==== MATERIAL FOR THIS TASK

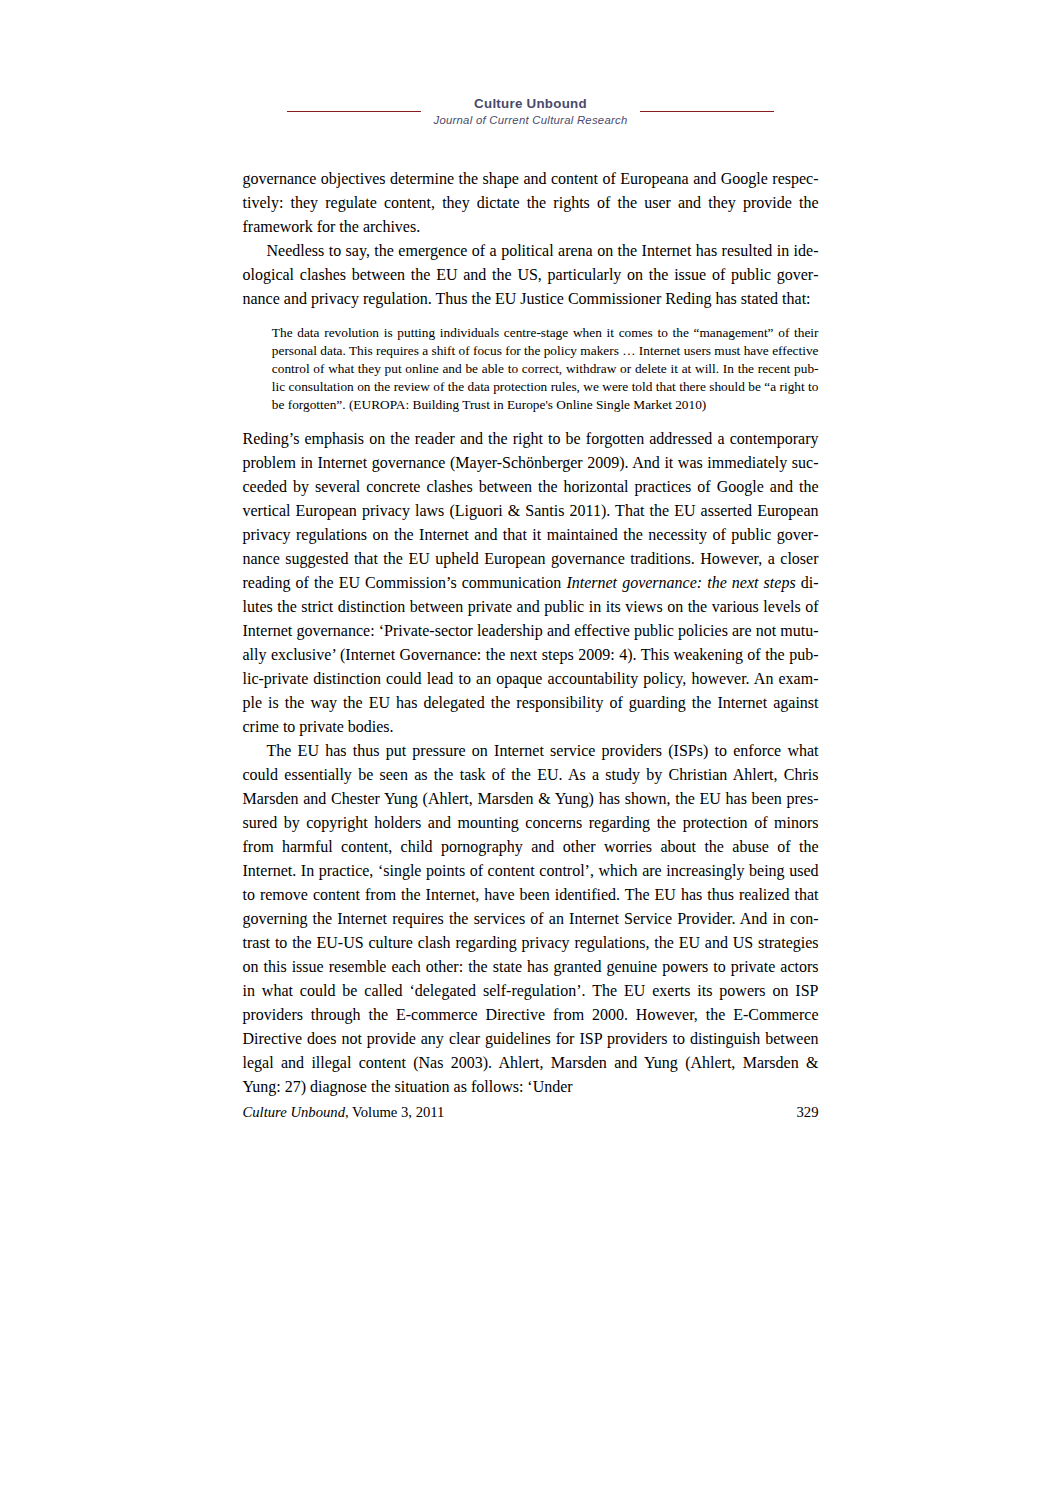Culture Unbound Journal of Current Cultural Research
governance objectives determine the shape and content of Europeana and Google respectively: they regulate content, they dictate the rights of the user and they provide the framework for the archives.
Needless to say, the emergence of a political arena on the Internet has resulted in ideological clashes between the EU and the US, particularly on the issue of public governance and privacy regulation. Thus the EU Justice Commissioner Reding has stated that:
The data revolution is putting individuals centre-stage when it comes to the “management” of their personal data. This requires a shift of focus for the policy makers … Internet users must have effective control of what they put online and be able to correct, withdraw or delete it at will. In the recent public consultation on the review of the data protection rules, we were told that there should be “a right to be forgotten”. (EUROPA: Building Trust in Europe's Online Single Market 2010)
Reding’s emphasis on the reader and the right to be forgotten addressed a contemporary problem in Internet governance (Mayer-Schönberger 2009). And it was immediately succeeded by several concrete clashes between the horizontal practices of Google and the vertical European privacy laws (Liguori & Santis 2011). That the EU asserted European privacy regulations on the Internet and that it maintained the necessity of public governance suggested that the EU upheld European governance traditions. However, a closer reading of the EU Commission’s communication Internet governance: the next steps dilutes the strict distinction between private and public in its views on the various levels of Internet governance: ‘Private-sector leadership and effective public policies are not mutually exclusive’ (Internet Governance: the next steps 2009: 4). This weakening of the public-private distinction could lead to an opaque accountability policy, however. An example is the way the EU has delegated the responsibility of guarding the Internet against crime to private bodies.
The EU has thus put pressure on Internet service providers (ISPs) to enforce what could essentially be seen as the task of the EU. As a study by Christian Ahlert, Chris Marsden and Chester Yung (Ahlert, Marsden & Yung) has shown, the EU has been pressured by copyright holders and mounting concerns regarding the protection of minors from harmful content, child pornography and other worries about the abuse of the Internet. In practice, ‘single points of content control’, which are increasingly being used to remove content from the Internet, have been identified. The EU has thus realized that governing the Internet requires the services of an Internet Service Provider. And in contrast to the EU-US culture clash regarding privacy regulations, the EU and US strategies on this issue resemble each other: the state has granted genuine powers to private actors in what could be called ‘delegated self-regulation’. The EU exerts its powers on ISP providers through the E-commerce Directive from 2000. However, the E-Commerce Directive does not provide any clear guidelines for ISP providers to distinguish between legal and illegal content (Nas 2003). Ahlert, Marsden and Yung (Ahlert, Marsden & Yung: 27) diagnose the situation as follows: ‘Under
Culture Unbound, Volume 3, 2011 329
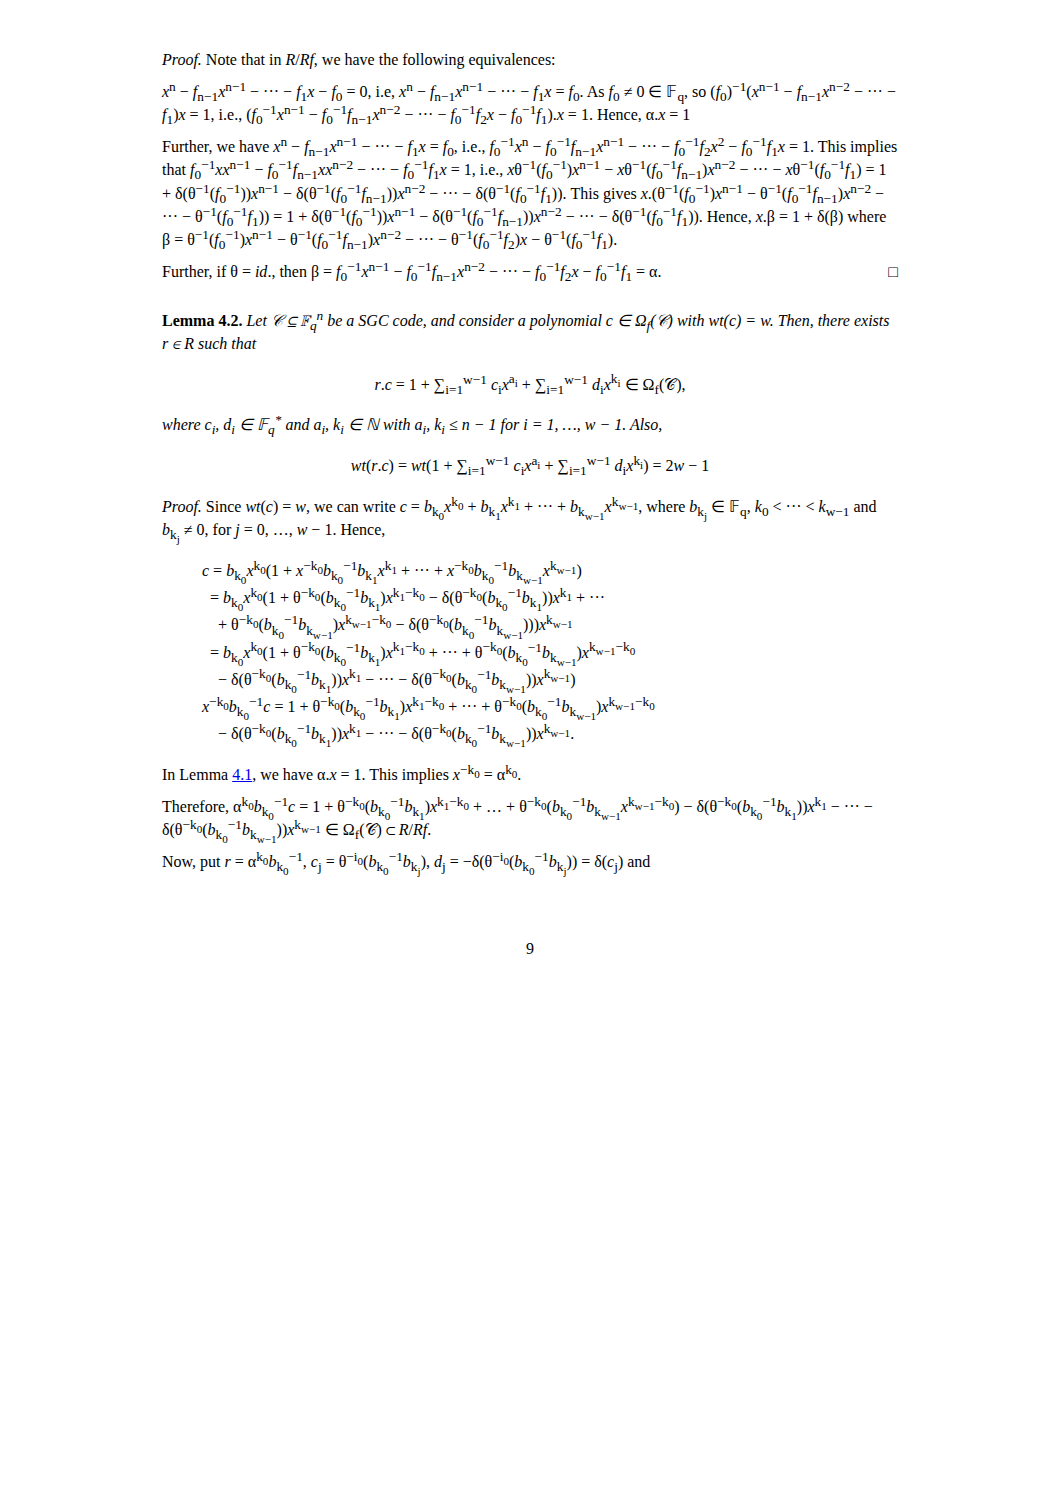Proof. Note that in R/Rf, we have the following equivalences:
xn − fn−1xn−1 − ··· − f1x − f0 = 0, i.e, xn − fn−1xn−1 − ··· − f1x = f0. As f0 ≠ 0 ∈ 𝔽q, so (f0)−1(xn−1 − fn−1xn−2 − ··· − f1)x = 1, i.e., (f0−1xn−1 − f0−1fn−1xn−2 − ··· − f0−1f2x − f0−1f1).x = 1. Hence, α.x = 1
Further, we have xn − fn−1xn−1 − ··· − f1x = f0, i.e., f0−1xn − f0−1fn−1xn−1 − ··· − f0−1f2x2 − f0−1f1x = 1. This implies that f0−1xxn−1 − f0−1fn−1xxn−2 − ··· − f0−1f1x = 1, i.e., xθ−1(f0−1)xn−1 − xθ−1(f0−1fn−1)xn−2 − ··· − xθ−1(f0−1f1) = 1 + δ(θ−1(f0−1))xn−1 − δ(θ−1(f0−1fn−1))xn−2 − ··· − δ(θ−1(f0−1f1)). This gives x.(θ−1(f0−1)xn−1 − θ−1(f0−1fn−1)xn−2 − ··· − θ−1(f0−1f1)) = 1 + δ(θ−1(f0−1))xn−1 − δ(θ−1(f0−1fn−1))xn−2 − ··· − δ(θ−1(f0−1f1)). Hence, x.β = 1 + δ(β) where β = θ−1(f0−1)xn−1 − θ−1(f0−1fn−1)xn−2 − ··· − θ−1(f0−1f2)x − θ−1(f0−1f1).
Further, if θ = id., then β = f0−1xn−1 − f0−1fn−1xn−2 − ··· − f0−1f2x − f0−1f1 = α. □
Lemma 4.2. Let 𝒞 ⊆ 𝔽qn be a SGC code, and consider a polynomial c ∈ Ωf(𝒞) with wt(c) = w. Then, there exists r ∈ R such that
r.c = 1 + ∑i=1w−1 cixai + ∑i=1w−1 dixki ∈ Ωf(𝒞),
where ci, di ∈ 𝔽q* and ai, ki ∈ ℕ with ai, ki ≤ n − 1 for i = 1, …, w − 1. Also,
wt(r.c) = wt(1 + ∑i=1w−1 cixai + ∑i=1w−1 dixki) = 2w − 1
Proof. Since wt(c) = w, we can write c = bk0xk0 + bk1xk1 + ··· + bkw−1xkw−1, where bkj ∈ 𝔽q, k0 < ··· < kw−1 and bkj ≠ 0, for j = 0, …, w − 1. Hence,
c = bk0xk0(1 + x−k0bk0−1bk1xk1 + ··· + x−k0bk0−1bkw−1xkw−1)
= bk0xk0(1 + θ−k0(bk0−1bk1)xk1−k0 − δ(θ−k0(bk0−1bk1))xk1 + ···
+ θ−k0(bk0−1bkw−1)xkw−1−k0 − δ(θ−k0(bk0−1bkw−1)))xkw−1
= bk0xk0(1 + θ−k0(bk0−1bk1)xk1−k0 + ··· + θ−k0(bk0−1bkw−1)xkw−1−k0
− δ(θ−k0(bk0−1bk1))xk1 − ··· − δ(θ−k0(bk0−1bkw−1))xkw−1)
x−k0bk0−1c = 1 + θ−k0(bk0−1bk1)xk1−k0 + ··· + θ−k0(bk0−1bkw−1)xkw−1−k0
− δ(θ−k0(bk0−1bk1))xk1 − ··· − δ(θ−k0(bk0−1bkw−1))xkw−1.
In Lemma 4.1, we have α.x = 1. This implies x−k0 = αk0.
Therefore, αk0bk0−1c = 1 + θ−k0(bk0−1bk1)xk1−k0 + … + θ−k0(bk0−1bkw−1xkw−1−k0) − δ(θ−k0(bk0−1bk1))xk1 − ··· − δ(θ−k0(bk0−1bkw−1))xkw−1 ∈ Ωf(𝒞) ⊂ R/Rf.
Now, put r = αk0bk0−1, cj = θ−i0(bk0−1bkj), dj = −δ(θ−i0(bk0−1bkj)) = δ(cj) and
9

========

### PROBLEM TO WORK ON
Find the string "dixki" in the entries above and return each line that holds it.

### SOLUTION
r.c = 1 + ∑i=1w−1 cixai + ∑i=1w−1 dixki ∈ Ωf(𝒞),
wt(r.c) = wt(1 + ∑i=1w−1 cixai + ∑i=1w−1 dixki) = 2w − 1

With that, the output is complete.